Brainstorm likely failure scenarios early, then test them aggressively. Pay special attention to partial/gray failures (server off in the weeds, lost backend connectivity, etc.), not just clean “node died” cases.
Incorporate solid alerting. If failover works, you won’t see customer impact — but you still need to know it happened.
Favor general, composable mechanisms (even if partly manual) that emphasize survivability and operability under pressure. They don’t need to predict every failure — only supply the building blocks and flexibility to adapt when reality inevitably deviates.
Keep complexity under control. In HA systems, unnecessary complexity becomes a failure mode of its own.
“Edge case, we’re working on it” is acceptable — for a while. HA maturity is iterative.

Implementation Footnotes

Known Limitations & Accepted Risk

Fencing topology — Each fence resource targets the hypervisor hosting the VM. If that hypervisor fails, fencing fails and automatic failover stalls. Cross-host fencing via the Proxmox cluster API was tested and did not work. iDRAC was rejected as a fallback due to unacceptable blast radius (fences entire physical host). Accepted limitation.

Explored and Rejected

PostgreSQL functional health check — The pgsql resource agent supports monitor credentials that run an actual query on each interval rather than checking process existence. Implemented and exercised. The functional check proved more sensitive to transitional state than PostgreSQL itself — failing on conditions that were expected and temporary, risking recovery actions against a database that was functioning correctly or about to be. Backed out.

Platform Realities

SELinux — Significant SELinux work was required across both the cluster resource stack and the monitoring layer. Shared storage contexts are covered in section 6.9; monitoring policy modules and booleans in section 8.7. The common thread: RHEL 9 SELinux is aggressive at privilege and domain boundaries, manual invocations as root mask problems that only surface when agents run in confined contexts.

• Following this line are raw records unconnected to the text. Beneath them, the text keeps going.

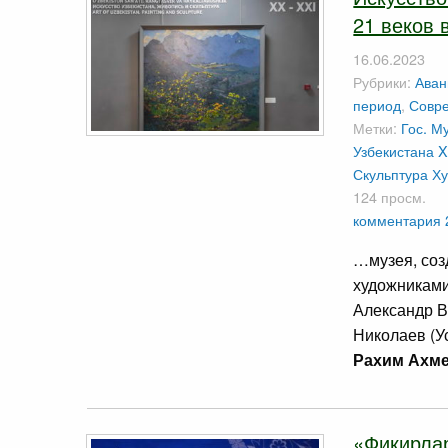
21 веков 
16.06.2023
Рубрики:
Аван
период
,
Совре
Метки:
Гос. М
Узбекистана X
Скульптура
Х
124 просм.
комментария 
…музея, соз
художниками
Александр В
Николаев (У
Рахим Ахм
«Фикирлар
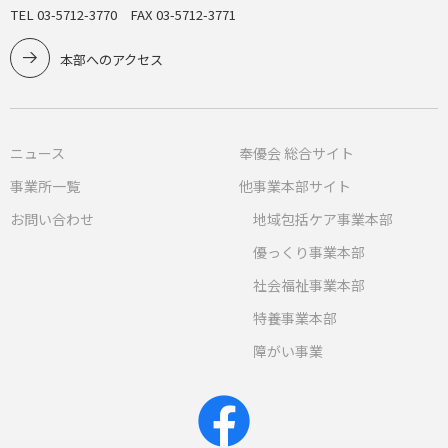
TEL 03-5712-3770 FAX 03-5712-3771
本部へのアクセス
ニュース
奉優会 総合サイト
事業所一覧
他事業本部サイト
お問い合わせ
地域包括ケア事業本部
優っくり事業本部
社会福祉事業本部
特養事業本部
障がい事業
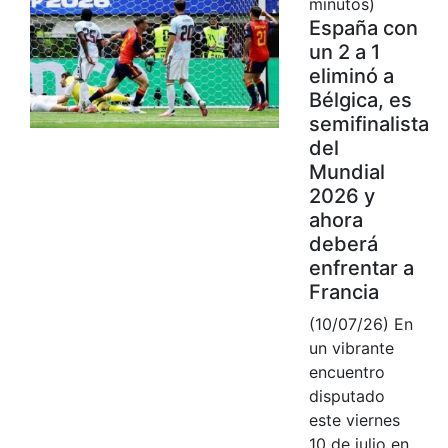
minutos)
España con
un 2 a 1
eliminó a
Bélgica, es
semifinalista
del
Mundial
2026 y
ahora
deberá
enfrentar a
Francia
(10/07/26) En
un vibrante
encuentro
disputado
este viernes
10 de julio en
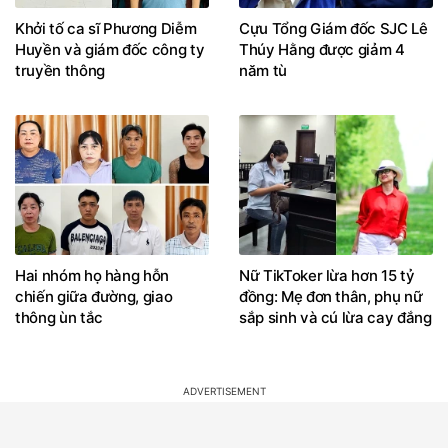
Khởi tố ca sĩ Phương Diễm
Cựu Tổng Giám đốc SJC Lê
Huyền và giám đốc công ty
Thúy Hằng được giảm 4
truyền thông
năm tù
Hai nhóm họ hàng hỗn
Nữ TikToker lừa hơn 15 tỷ
chiến giữa đường, giao
đồng: Mẹ đơn thân, phụ nữ
thông ùn tắc
sắp sinh và cú lừa cay đắng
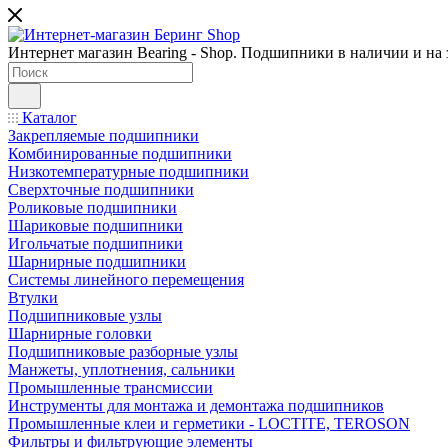
Интернет магазин Bearing - Shop. Подшипники в наличии и на з
Каталог
Закрепляемые подшипники
Комбинированные подшипники
Низкотемпературные подшипники
Сверхточные подшипники
Роликовые подшипники
Шариковые подшипники
Игольчатые подшипники
Шарнирные подшипники
Системы линейного перемещения
Втулки
Подшипниковые узлы
Шарнирные головки
Подшипниковые разборные узлы
Манжеты, уплотнения, сальники
Промышленные трансмиссии
Инструменты для монтажа и демонтажа подшипников
Промышленные клеи и герметики - LOCTITE, TEROSON
Фильтры и фильтрующие элементы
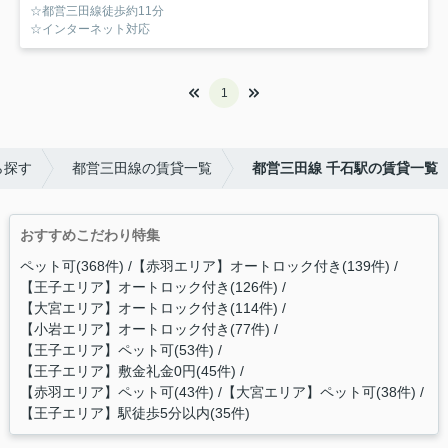
☆都営三田線徒歩約11分
☆インターネット対応
1
ら探す
都営三田線の賃貸一覧
都営三田線 千石駅の賃貸一覧
おすすめこだわり特集
ペット可(368件)
【赤羽エリア】オートロック付き(139件)
【王子エリア】オートロック付き(126件)
【大宮エリア】オートロック付き(114件)
【小岩エリア】オートロック付き(77件)
【王子エリア】ペット可(53件)
【王子エリア】敷金礼金0円(45件)
【赤羽エリア】ペット可(43件)
【大宮エリア】ペット可(38件)
【王子エリア】駅徒歩5分以内(35件)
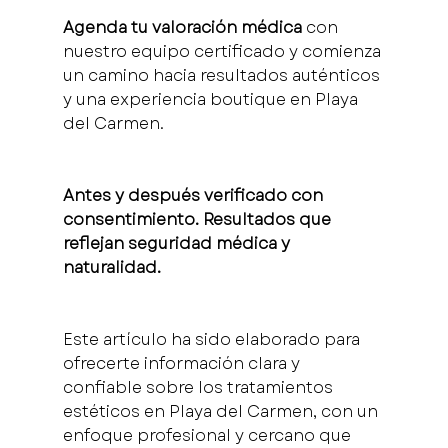
Agenda tu valoración médica
 con 
nuestro equipo certificado y comienza 
un camino hacia resultados auténticos 
y una experiencia boutique en Playa 
del Carmen.
Antes y después verificado con 
consentimiento. Resultados que 
reflejan seguridad médica y 
naturalidad.
Este artículo ha sido elaborado para 
ofrecerte información clara y 
confiable sobre los tratamientos 
estéticos en Playa del Carmen, con un 
enfoque profesional y cercano que 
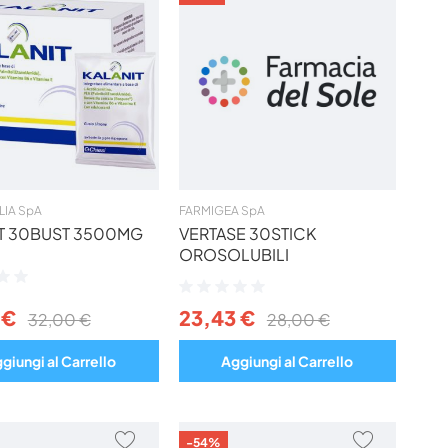
AI
AI
PREFERITI
PREFERIT
ALIA SpA
FARMIGEA SpA
T 30BUST 3500MG
VERTASE 30STICK
OROSOLUBILI
ne:
Valutazione:
0%
 €
23,43 €
32,00 €
28,00 €
giungi al Carrello
Aggiungi al Carrello
AGGIUNGI
AGGIUNG
-54%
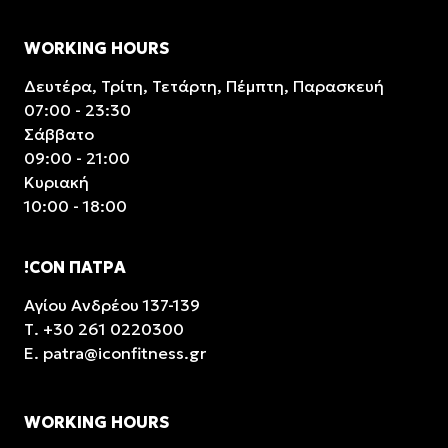
WORKING HOURS
Δευτέρα, Τρίτη, Τετάρτη, Πέμπτη, Παρασκευή
07:00 - 23:30
Σάββατο
09:00 - 21:00
Κυριακή
10:00 - 18:00
!CON ΠΑΤΡΑ
Αγίου Ανδρέου 137-139
Τ.
+30 261 0220300
E.
patra@iconfitness.gr
WORKING HOURS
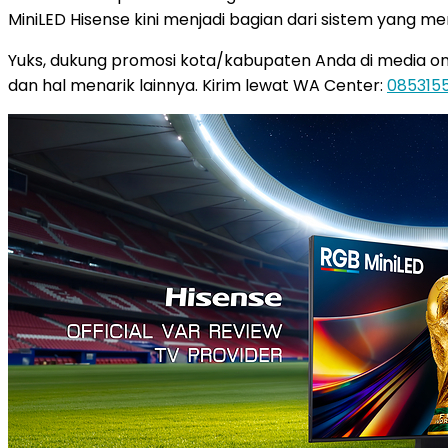
MiniLED Hisense kini menjadi bagian dari sistem yang 
Yuks, dukung promosi kota/kabupaten Anda di media online
dan hal menarik lainnya. Kirim lewat WA Center:
085315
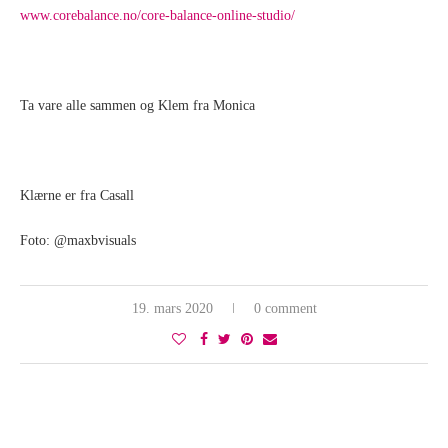
www.corebalance.no/core-balance-online-studio/
Ta vare alle sammen og Klem fra Monica
Klærne er fra Casall
Foto: @maxbvisuals
19. mars 2020
0 comment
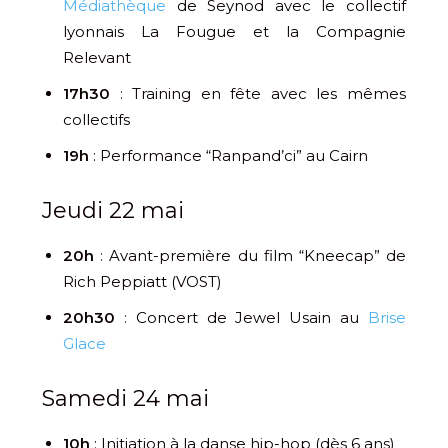
Médiathèque
de Seynod avec le collectif
lyonnais La Fougue et la Compagnie
Relevant
17h30
: Training en fête avec les mêmes
collectifs
19h
: Performance “Ranpand’ci” au Cairn
Jeudi 22 mai
20h
: Avant-première du film “Kneecap” de
Rich Peppiatt (VOST)
20h30
: Concert de Jewel Usain au
Brise
Glace
Samedi 24 mai
10h
: Initiation à la danse hip-hop (dès 6 ans)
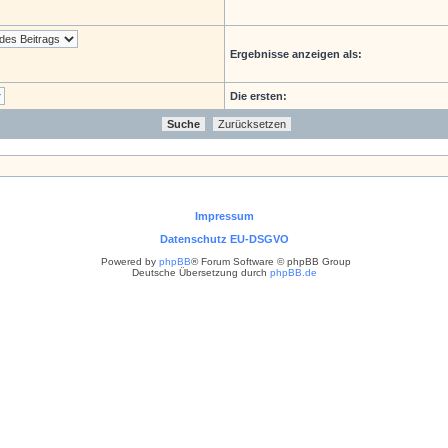
Ergebnisse anzeigen als:
Die ersten:
Impressum
Datenschutz EU-DSGVO
Powered by
phpBB
® Forum Software © phpBB Group
Deutsche Übersetzung durch
phpBB.de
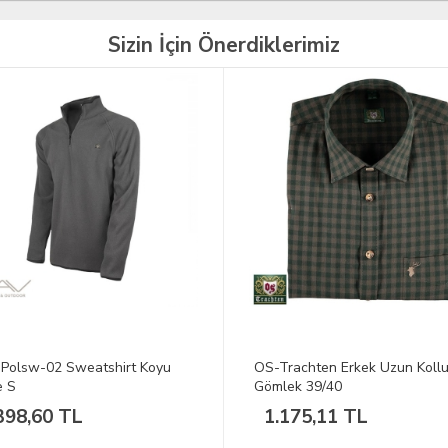
Sizin İçin Önerdiklerimiz
TÜKENDİ
rachten Erkek Uzun Kollu
VAV Tactec-13 Pantolon
ek 39/40
Camel(Toprak) XXL
175,11 TL
598,75 TL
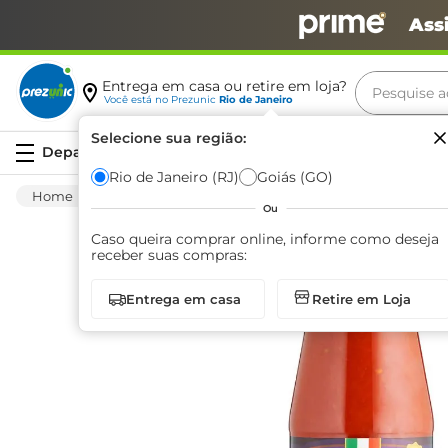
Ass
Pesquise aq
Entrega em casa ou retire em loja?
Você está no
Prezunic
Rio de Janeiro
Termos m
Selecione sua região:
Serviços
carne
Rio de Janeiro (RJ)
Goiás (GO)
Mercearia
Molhos E Condimentos
Molho
leite
Ou
café
Caso queira comprar online, informe como deseja
receber suas compras:
queijo
Entrega em casa
Retire em Loja
arroz
biscoit
azeite
iogurte
papel h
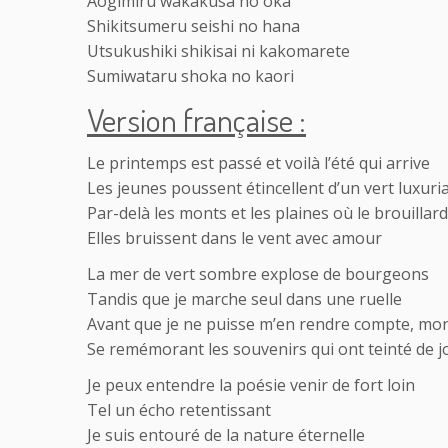
Aogimiru wakakusa no oka
Shikitsumeru seishi no hana
Utsukushiki shikisai ni kakomarete
Sumiwataru shoka no kaori
Version française :
Le printemps est passé et voilà l’été qui arrive
Les jeunes poussent étincellent d’un vert luxuri
Par-delà les monts et les plaines où le brouillard
Elles bruissent dans le vent avec amour
La mer de vert sombre explose de bourgeons
Tandis que je marche seul dans une ruelle
Avant que je ne puisse m’en rendre compte, mon 
Se remémorant les souvenirs qui ont teinté de 
Je peux entendre la poésie venir de fort loin
Tel un écho retentissant
Je suis entouré de la nature éternelle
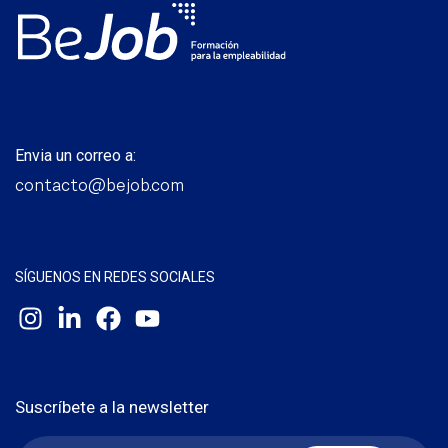
Envia un correo a:
contacto@bejob.com
SÍGUENOS EN REDES SOCIALES
Suscríbete a la newsletter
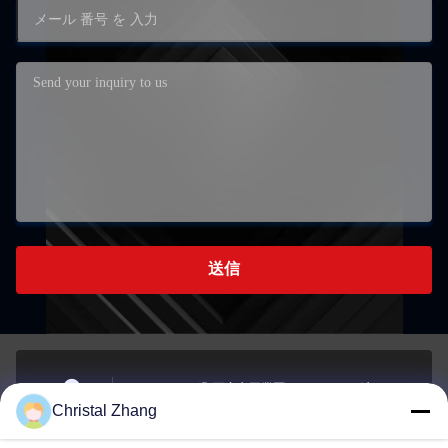
送信
チェンジング郡西安市工業区, チェンジング市, チェ
Christal Zhang
ンジング市
住所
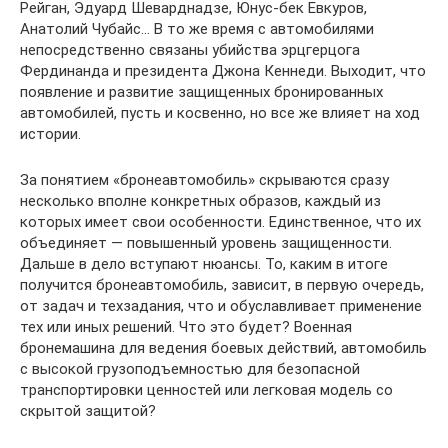
Рейган, Эдуард Шеварднадзе, Юнус-бек Евкуров,
Анатолий Чубайс… В то же время с автомобилями
непосредственно связаны убийства эрцгерцога
Фердинанда и президента Джона Кеннеди. Выходит, что
появление и развитие защищенных бронированных
автомобилей, пусть и косвенно, но все же влияет на ход
истории.
За понятием «бронеавтомобиль» скрываются сразу
несколько вполне конкретных образов, каждый из
которых имеет свои особенности. Единственное, что их
объединяет — повышенный уровень защищенности.
Дальше в дело вступают нюансы. То, каким в итоге
получится бронеавтомобиль, зависит, в первую очередь,
от задач и техзадания, что и обуславливает применение
тех или иных решений. Что это будет? Военная
бронемашина для ведения боевых действий, автомобиль
с высокой грузоподъемностью для безопасной
транспортировки ценностей или легковая модель со
скрытой защитой?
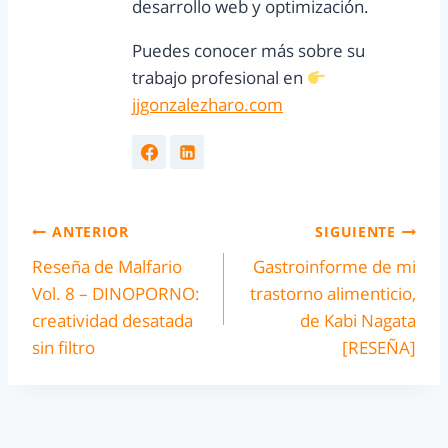
desarrollo web y optimización.
Puedes conocer más sobre su
trabajo profesional en
jjgonzalezharo.com
ANTERIOR
SIGUIENTE
Reseña de Malfario
Gastroinforme de mi
Vol. 8 – DINOPORNO:
trastorno alimenticio,
creatividad desatada
de Kabi Nagata
sin filtro
[RESEÑA]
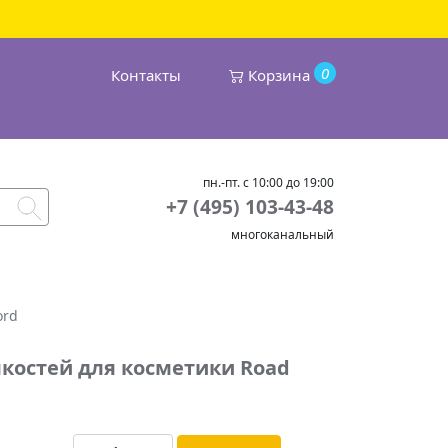
0
Контакты
Корзина
пн.-пт. с 10:00 до 19:00
+7 (495) 103-43-48
многоканальный
ord
костей для косметики Road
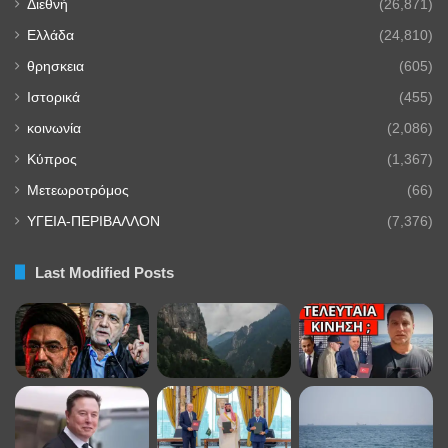
Διεθνή
(26,871)
Ελλάδα
(24,810)
θρησκεια
(605)
Ιστορικά
(455)
κοινωνία
(2,086)
Κύπρος
(1,367)
Μετεωροτρόμος
(66)
ΥΓΕΙΑ-ΠΕΡΙΒΑΛΛΟΝ
(7,376)
Last Modified Posts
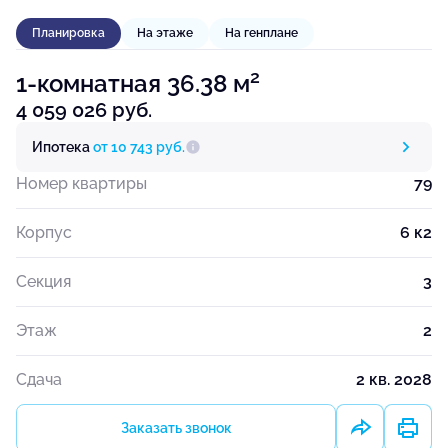
Планировка
На этаже
На генплане
2
1-комнатная 36.38 м
4 059 026 руб.
Ипотека
от 10 743 руб.
Номер квартиры
79
Корпус
6 к2
Секция
3
Этаж
2
Сдача
2 кв. 2028
Заказать звонок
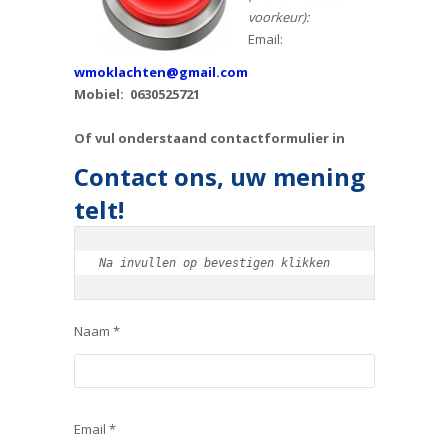
voorkeur):
Email:
wmoklachten@gmail.com
Mobiel: 0630525721
Of vul onderstaand contactformulier in
Contact ons, uw mening
telt!
Na invullen op bevestigen klikken
Naam *
Email *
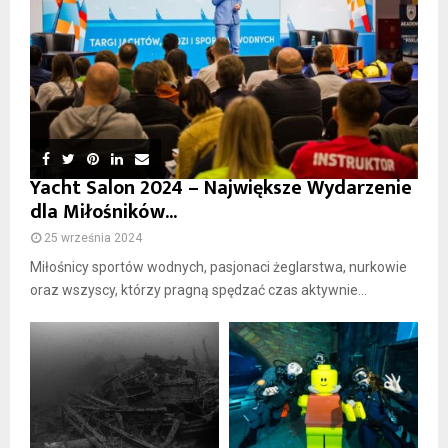
Yacht Salon 2024 – Największe Wydarzenie
dla Miłośników...
25 września 2024
Miłośnicy sportów wodnych, pasjonaci żeglarstwa, nurkowie
oraz wszyscy, którzy pragną spędzać czas aktywnie...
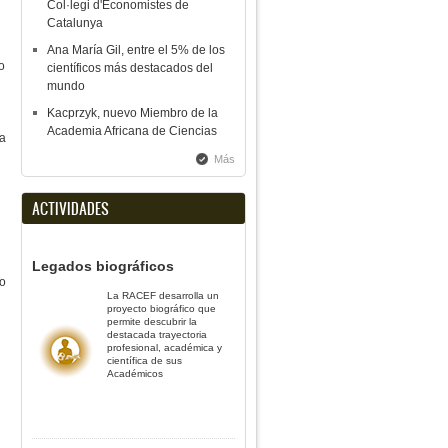
Col·legi d'Economistes de
Catalunya
Ana María Gil, entre el 5% de los
o
científicos más destacados del
mundo
Kacprzyk, nuevo Miembro de la
Academia Africana de Ciencias
la
Más
ACTIVIDADES
Legados biográficos
io
La RACEF desarrolla un
proyecto biográfico que
permite descubrir la
destacada trayectoria
profesional, académica y
científica de sus
Académicos
n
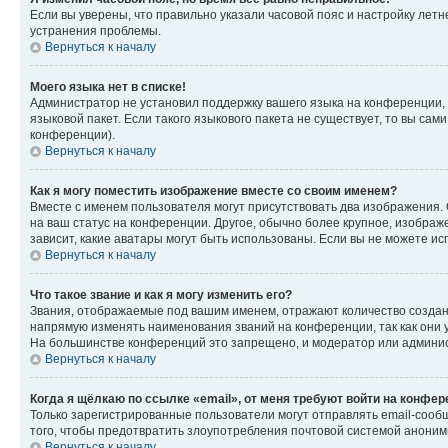
Если вы уверены, что правильно указали часовой пояс и настройку лет
устранения проблемы.
Вернуться к началу
Моего языка нет в списке!
Администратор не установил поддержку вашего языка на конференции, 
языковой пакет. Если такого языкового пакета не существует, то вы с
конференции).
Вернуться к началу
Как я могу поместить изображение вместе со своим именем?
Вместе с именем пользователя могут присутствовать два изображения. О
на ваш статус на конференции. Другое, обычно более крупное, изображе
зависит, какие аватары могут быть использованы. Если вы не можете 
Вернуться к началу
Что такое звание и как я могу изменить его?
Звания, отображаемые под вашим именем, отражают количество созда
напрямую изменять наименования званий на конференции, так как они 
На большинстве конференций это запрещено, и модератор или админис
Вернуться к началу
Когда я щёлкаю по ссылке «email», от меня требуют войти на конфе
Только зарегистрированные пользователи могут отправлять email-сооб
того, чтобы предотвратить злоупотребления почтовой системой анони
Вернуться к началу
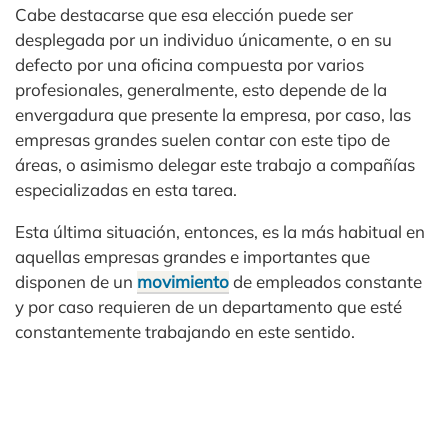
Cabe destacarse que esa elección puede ser
desplegada por un individuo únicamente, o en su
defecto por una oficina compuesta por varios
profesionales, generalmente, esto depende de la
envergadura que presente la empresa, por caso, las
empresas grandes suelen contar con este tipo de
áreas, o asimismo delegar este trabajo a compañías
especializadas en esta tarea.
Esta última situación, entonces, es la más habitual en
aquellas empresas grandes e importantes que
disponen de un
movimiento
de empleados constante
y por caso requieren de un departamento que esté
constantemente trabajando en este sentido.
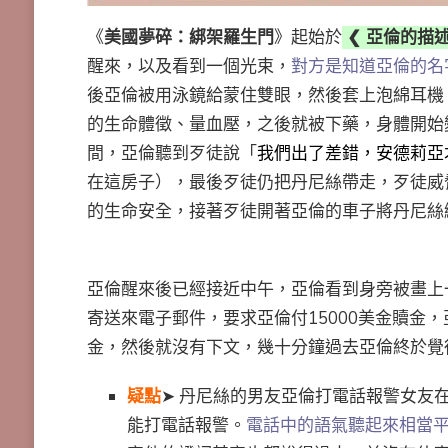
《
美國夢碎：綁架羅生門
》起始於
❮ 亞倫的描述
醒來，以及看到一個光束，
對方是知道亞倫的名
後亞倫被用泳鏡給蒙住雙眼，然後套上泡綿耳機
的生命體徵、量血壓，之後就被下藥，身體開始
間，亞倫聽到歹徒說「
我們出了差錯，安德莉亞
在這房子），最後歹徒仍把丹尼絲帶走，歹徒威
的生命安全，接著歹徒開著亞倫的車子將丹尼絲
亞倫醒來後已經接近中午，亞倫看到身旁被畫上
寄送來電子郵件，要求亞倫付15000美金贖金
金，然後就沒有下文，幾十分鐘過去亞倫終於覺
疑點
➤ 丹尼絲的男友亞倫打電話報警女友
能打電話報警。
電話中的語氣聽起來相當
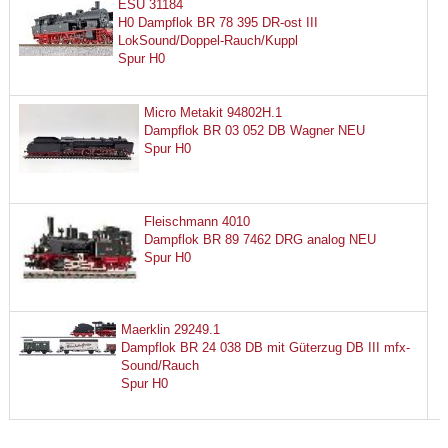
ESU 31184
H0 Dampflok BR 78 395 DR-ost III
LokSound/Doppel-Rauch/Kuppl
Spur H0
Micro Metakit 94802H.1
Dampflok BR 03 052 DB Wagner NEU
Spur H0
Fleischmann 4010
Dampflok BR 89 7462 DRG analog NEU
Spur H0
Maerklin 29249.1
Dampflok BR 24 038 DB mit Güterzug DB III mfx-
Sound/Rauch
Spur H0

no_path_retry — queue is commonly recommended for standalone servers but is the wrong choice in a cluster — you need I/O to fail so Pacemaker can detect storage loss and act. Red Hat’s own default is fail. Getting fail to actually apply required an overrides section (which beats device-specific stanzas) combined with features "0" to prevent multipathd from silently re-injecting queue_if_no_path into the kernel dm table when a numeric retry count is used. If the storage environment changes, this choice warrants revisiting.